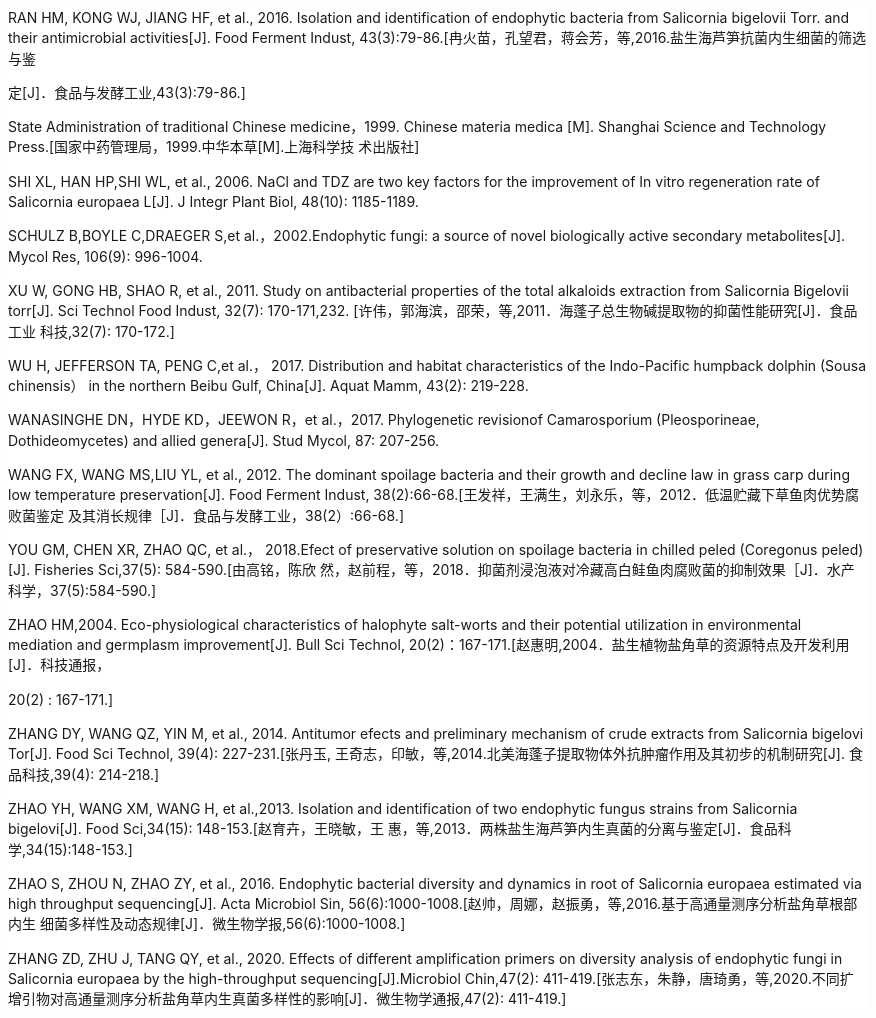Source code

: RAN HM, KONG WJ, JIANG HF, et al., 2016. Isolation and identification of endophytic bacteria from Salicornia bigelovii Torr. and their antimicrobial activities[J]. Food Ferment Indust, 43(3):79-86.[冉火苗，孔望君，蒋会芳，等,2016.盐生海芦笋抗菌内生细菌的筛选与鉴

定[J]．食品与发酵工业,43(3):79-86.]

State Administration of traditional Chinese medicine，1999. Chinese materia medica [M]. Shanghai Science and Technology Press.[国家中药管理局，1999.中华本草[M].上海科学技 术出版社]

SHI XL, HAN HP,SHI WL, et al., 2006. NaCl and TDZ are two key factors for the improvement of In vitro regeneration rate of Salicornia europaea L[J]. J Integr Plant Biol, 48(10): 1185-1189.

SCHULZ B,BOYLE C,DRAEGER S,et al.，2002.Endophytic fungi: a source of novel biologically active secondary metabolites[J]. Mycol Res, 106(9): 996-1004.

XU W, GONG HB, SHAO R, et al., 2011. Study on antibacterial properties of the total alkaloids extraction from Salicornia Bigelovii torr[J]. Sci Technol Food Indust, 32(7): 170-171,232. [许伟，郭海滨，邵荣，等,2011．海蓬子总生物碱提取物的抑菌性能研究[J]．食品工业 科技,32(7): 170-172.]

WU H, JEFFERSON TA, PENG C,et al.， 2017. Distribution and habitat characteristics of the Indo-Pacific humpback dolphin (Sousa chinensis） in the northern Beibu Gulf, China[J]. Aquat Mamm, 43(2): 219-228.

WANASINGHE DN，HYDE KD，JEEWON R，et al.，2017. Phylogenetic revisionof Camarosporium (Pleosporineae, Dothideomycetes) and allied genera[J]. Stud Mycol, 87: 207-256.

WANG FX, WANG MS,LIU YL, et al., 2012. The dominant spoilage bacteria and their growth and decline law in grass carp during low temperature preservation[J]. Food Ferment Indust, 38(2):66-68.[王发祥，王满生，刘永乐，等，2012．低温贮藏下草鱼肉优势腐败菌鉴定 及其消长规律［J]．食品与发酵工业，38(2）:66-68.]

YOU GM, CHEN XR, ZHAO QC, et al.， 2018.Efect of preservative solution on spoilage bacteria in chilled peled (Coregonus peled)[J]. Fisheries Sci,37(5): 584-590.[由高铭，陈欣 然，赵前程，等，2018．抑菌剂浸泡液对冷藏高白鲑鱼肉腐败菌的抑制效果［J]．水产 科学，37(5):584-590.]

ZHAO HM,2004. Eco-physiological characteristics of halophyte salt-worts and their potential utilization in environmental mediation and germplasm improvement[J]. Bull Sci Technol, 20(2)：167-171.[赵惠明,2004．盐生植物盐角草的资源特点及开发利用[J]．科技通报，

20(2) : 167-171.]

ZHANG DY, WANG QZ, YIN M, et al., 2014. Antitumor efects and preliminary mechanism of crude extracts from Salicornia bigelovi Tor[J]. Food Sci Technol, 39(4): 227-231.[张丹玉, 王奇志，印敏，等,2014.北美海蓬子提取物体外抗肿瘤作用及其初步的机制研究[J]. 食品科技,39(4): 214-218.]

ZHAO YH, WANG XM, WANG H, et al.,2013. Isolation and identification of two endophytic fungus strains from Salicornia bigelovi[J]. Food Sci,34(15): 148-153.[赵育卉，王晓敏，王 惠，等,2013．两株盐生海芦笋内生真菌的分离与鉴定[J]．食品科学,34(15):148-153.]

ZHAO S, ZHOU N, ZHAO ZY, et al., 2016. Endophytic bacterial diversity and dynamics in root of Salicornia europaea estimated via high throughput sequencing[J]. Acta Microbiol Sin, 56(6):1000-1008.[赵帅，周娜，赵振勇，等,2016.基于高通量测序分析盐角草根部内生 细菌多样性及动态规律[J]．微生物学报,56(6):1000-1008.]

ZHANG ZD, ZHU J, TANG QY, et al., 2020. Effects of different amplification primers on diversity analysis of endophytic fungi in Salicornia europaea by the high-throughput sequencing[J].Microbiol Chin,47(2): 411-419.[张志东，朱静，唐琦勇，等,2020.不同扩 增引物对高通量测序分析盐角草内生真菌多样性的影响[J]．微生物学通报,47(2): 411-419.]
⁂
__Task details__: Leave out any pictures, please, and quote only the lines from the top of the data through the line that contains "Ferment Indust, 43(3):79-86.[冉火苗，孔望君，蒋会芳，等,2016.盐生海芦笋抗菌内生细菌的筛选与鉴".

__Reply to the task__:
Source code

: RAN HM, KONG WJ, JIANG HF, et al., 2016. Isolation and identification of endophytic bacteria from Salicornia bigelovii Torr. and their antimicrobial activities[J]. Food Ferment Indust, 43(3):79-86.[冉火苗，孔望君，蒋会芳，等,2016.盐生海芦笋抗菌内生细菌的筛选与鉴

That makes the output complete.